_TO DO:_
Below are records; count the lines among them that include the string "Василя", and state only the number.

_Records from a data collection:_
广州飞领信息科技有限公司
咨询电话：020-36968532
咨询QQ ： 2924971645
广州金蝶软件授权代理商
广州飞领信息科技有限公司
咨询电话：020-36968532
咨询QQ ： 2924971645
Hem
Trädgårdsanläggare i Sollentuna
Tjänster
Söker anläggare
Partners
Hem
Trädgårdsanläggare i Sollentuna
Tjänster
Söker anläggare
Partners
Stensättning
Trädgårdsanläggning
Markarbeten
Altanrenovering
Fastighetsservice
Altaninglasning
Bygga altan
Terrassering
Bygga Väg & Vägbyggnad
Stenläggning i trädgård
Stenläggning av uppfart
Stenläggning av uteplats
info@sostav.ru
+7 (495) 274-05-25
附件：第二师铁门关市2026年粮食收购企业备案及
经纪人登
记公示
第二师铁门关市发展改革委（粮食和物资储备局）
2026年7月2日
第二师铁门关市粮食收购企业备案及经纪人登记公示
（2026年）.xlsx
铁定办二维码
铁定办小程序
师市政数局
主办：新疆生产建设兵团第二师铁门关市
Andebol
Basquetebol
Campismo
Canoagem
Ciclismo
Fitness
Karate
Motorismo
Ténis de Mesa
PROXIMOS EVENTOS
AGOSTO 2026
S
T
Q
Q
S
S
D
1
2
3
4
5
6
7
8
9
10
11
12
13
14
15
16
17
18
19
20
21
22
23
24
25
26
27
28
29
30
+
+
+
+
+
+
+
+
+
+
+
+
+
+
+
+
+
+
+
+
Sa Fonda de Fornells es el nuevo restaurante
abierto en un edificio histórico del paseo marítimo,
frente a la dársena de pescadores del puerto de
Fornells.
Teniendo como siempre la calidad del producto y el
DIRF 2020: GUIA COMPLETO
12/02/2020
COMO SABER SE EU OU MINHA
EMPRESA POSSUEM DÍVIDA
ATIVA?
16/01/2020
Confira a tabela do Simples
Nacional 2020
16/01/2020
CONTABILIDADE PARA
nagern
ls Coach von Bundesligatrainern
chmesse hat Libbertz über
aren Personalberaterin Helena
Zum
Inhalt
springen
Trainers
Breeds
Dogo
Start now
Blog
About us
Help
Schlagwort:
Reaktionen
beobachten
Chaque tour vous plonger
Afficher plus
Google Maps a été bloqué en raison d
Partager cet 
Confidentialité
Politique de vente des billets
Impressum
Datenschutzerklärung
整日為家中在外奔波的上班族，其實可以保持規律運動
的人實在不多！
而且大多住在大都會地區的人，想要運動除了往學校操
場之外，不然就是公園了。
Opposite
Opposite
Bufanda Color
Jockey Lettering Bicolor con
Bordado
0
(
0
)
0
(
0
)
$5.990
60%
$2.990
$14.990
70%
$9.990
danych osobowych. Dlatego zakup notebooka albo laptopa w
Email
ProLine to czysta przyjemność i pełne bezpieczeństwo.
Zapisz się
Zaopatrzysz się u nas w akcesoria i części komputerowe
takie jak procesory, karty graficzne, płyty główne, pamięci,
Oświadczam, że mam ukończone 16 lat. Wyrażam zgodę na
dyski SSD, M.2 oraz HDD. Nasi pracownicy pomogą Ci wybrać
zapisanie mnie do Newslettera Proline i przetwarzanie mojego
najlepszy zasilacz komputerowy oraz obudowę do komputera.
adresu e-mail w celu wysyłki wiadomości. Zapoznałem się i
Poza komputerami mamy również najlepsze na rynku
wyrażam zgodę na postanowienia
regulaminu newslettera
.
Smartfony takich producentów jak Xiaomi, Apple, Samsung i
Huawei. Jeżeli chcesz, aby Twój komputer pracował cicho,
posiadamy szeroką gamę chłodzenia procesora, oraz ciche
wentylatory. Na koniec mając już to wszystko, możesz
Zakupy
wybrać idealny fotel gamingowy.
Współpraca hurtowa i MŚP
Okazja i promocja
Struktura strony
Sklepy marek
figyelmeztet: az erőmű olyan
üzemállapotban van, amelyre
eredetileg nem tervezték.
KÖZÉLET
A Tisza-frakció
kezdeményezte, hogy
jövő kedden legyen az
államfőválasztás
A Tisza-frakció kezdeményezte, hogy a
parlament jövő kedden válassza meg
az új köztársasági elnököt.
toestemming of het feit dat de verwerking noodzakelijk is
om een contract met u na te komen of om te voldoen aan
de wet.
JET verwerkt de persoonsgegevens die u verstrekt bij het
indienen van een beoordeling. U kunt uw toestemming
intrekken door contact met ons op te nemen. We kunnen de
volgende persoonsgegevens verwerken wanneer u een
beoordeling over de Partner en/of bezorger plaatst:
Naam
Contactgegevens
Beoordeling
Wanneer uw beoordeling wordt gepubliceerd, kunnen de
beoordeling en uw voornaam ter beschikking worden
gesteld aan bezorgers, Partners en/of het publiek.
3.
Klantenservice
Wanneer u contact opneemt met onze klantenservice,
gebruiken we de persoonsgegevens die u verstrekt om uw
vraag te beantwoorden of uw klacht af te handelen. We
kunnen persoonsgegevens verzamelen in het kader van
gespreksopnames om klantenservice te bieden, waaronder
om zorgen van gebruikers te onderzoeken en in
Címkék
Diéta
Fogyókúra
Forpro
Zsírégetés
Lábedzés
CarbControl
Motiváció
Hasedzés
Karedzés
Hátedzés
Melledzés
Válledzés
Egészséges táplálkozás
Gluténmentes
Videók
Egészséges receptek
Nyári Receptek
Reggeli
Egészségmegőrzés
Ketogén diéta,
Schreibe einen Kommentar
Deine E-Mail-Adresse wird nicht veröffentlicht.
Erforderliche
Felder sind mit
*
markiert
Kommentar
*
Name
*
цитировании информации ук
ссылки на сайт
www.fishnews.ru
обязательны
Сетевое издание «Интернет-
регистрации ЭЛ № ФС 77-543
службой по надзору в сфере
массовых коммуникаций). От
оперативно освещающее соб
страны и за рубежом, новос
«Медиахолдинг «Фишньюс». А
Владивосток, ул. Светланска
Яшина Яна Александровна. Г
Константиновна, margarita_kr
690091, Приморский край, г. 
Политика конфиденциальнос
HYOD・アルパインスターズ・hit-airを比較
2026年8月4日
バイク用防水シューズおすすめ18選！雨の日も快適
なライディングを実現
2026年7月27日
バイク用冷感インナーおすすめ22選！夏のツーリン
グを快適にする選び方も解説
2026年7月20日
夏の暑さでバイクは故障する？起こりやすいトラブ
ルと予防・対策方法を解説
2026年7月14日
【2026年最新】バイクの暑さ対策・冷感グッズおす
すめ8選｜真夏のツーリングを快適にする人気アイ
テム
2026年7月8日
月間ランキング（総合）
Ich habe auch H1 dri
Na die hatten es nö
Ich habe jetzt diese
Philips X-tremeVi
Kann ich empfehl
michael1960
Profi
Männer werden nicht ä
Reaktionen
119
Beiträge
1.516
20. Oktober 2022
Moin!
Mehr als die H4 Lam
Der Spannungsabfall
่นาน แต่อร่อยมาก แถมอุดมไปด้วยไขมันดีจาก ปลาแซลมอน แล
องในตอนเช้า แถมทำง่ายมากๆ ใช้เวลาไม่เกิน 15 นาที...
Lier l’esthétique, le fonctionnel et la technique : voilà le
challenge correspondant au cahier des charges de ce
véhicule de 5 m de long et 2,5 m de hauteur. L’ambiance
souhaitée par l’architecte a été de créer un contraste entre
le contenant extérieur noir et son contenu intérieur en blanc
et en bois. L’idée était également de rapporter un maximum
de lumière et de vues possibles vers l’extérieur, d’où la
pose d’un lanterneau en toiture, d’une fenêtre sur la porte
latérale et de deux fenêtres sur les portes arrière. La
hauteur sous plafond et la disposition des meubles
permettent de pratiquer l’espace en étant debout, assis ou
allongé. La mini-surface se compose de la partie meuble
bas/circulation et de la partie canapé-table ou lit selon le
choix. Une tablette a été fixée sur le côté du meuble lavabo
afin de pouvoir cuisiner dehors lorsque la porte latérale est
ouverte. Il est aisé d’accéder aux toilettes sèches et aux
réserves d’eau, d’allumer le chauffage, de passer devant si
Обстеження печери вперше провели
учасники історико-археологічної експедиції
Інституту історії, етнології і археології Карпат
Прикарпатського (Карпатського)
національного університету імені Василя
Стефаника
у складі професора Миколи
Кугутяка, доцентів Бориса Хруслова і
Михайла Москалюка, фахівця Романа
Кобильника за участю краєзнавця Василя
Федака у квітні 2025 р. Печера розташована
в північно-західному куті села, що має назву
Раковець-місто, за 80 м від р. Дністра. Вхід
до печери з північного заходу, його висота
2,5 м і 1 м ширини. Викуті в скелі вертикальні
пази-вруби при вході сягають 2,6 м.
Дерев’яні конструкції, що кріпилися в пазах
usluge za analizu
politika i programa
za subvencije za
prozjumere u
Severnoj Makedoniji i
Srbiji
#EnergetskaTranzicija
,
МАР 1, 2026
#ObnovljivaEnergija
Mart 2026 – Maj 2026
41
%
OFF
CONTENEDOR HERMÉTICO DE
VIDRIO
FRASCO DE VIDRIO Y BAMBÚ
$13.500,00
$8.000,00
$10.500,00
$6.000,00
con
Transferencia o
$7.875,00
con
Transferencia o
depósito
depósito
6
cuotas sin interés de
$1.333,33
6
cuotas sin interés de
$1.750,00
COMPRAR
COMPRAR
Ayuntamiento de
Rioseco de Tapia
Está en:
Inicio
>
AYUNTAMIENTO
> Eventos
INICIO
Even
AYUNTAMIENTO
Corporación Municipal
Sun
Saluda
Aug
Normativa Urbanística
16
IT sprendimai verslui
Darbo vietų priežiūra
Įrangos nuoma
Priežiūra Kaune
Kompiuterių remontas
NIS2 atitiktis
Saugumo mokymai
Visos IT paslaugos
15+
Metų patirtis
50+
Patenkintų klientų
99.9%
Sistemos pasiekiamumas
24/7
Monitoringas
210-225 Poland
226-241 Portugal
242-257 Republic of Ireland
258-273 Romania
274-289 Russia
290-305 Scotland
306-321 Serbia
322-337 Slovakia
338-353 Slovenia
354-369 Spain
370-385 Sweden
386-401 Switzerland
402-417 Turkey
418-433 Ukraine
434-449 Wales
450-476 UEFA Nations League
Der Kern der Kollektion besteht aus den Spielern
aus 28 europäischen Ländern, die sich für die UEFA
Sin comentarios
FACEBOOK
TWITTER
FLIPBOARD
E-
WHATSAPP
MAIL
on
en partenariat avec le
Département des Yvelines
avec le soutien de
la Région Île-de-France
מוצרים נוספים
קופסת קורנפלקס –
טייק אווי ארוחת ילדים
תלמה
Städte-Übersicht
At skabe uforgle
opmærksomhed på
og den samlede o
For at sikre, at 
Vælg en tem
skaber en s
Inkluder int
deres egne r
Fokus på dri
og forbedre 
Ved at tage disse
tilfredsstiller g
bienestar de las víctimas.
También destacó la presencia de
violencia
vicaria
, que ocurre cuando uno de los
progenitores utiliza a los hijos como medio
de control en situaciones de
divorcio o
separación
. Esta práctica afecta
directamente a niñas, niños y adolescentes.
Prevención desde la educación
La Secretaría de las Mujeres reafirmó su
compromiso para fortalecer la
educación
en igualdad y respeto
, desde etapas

_RESPONSE:_
2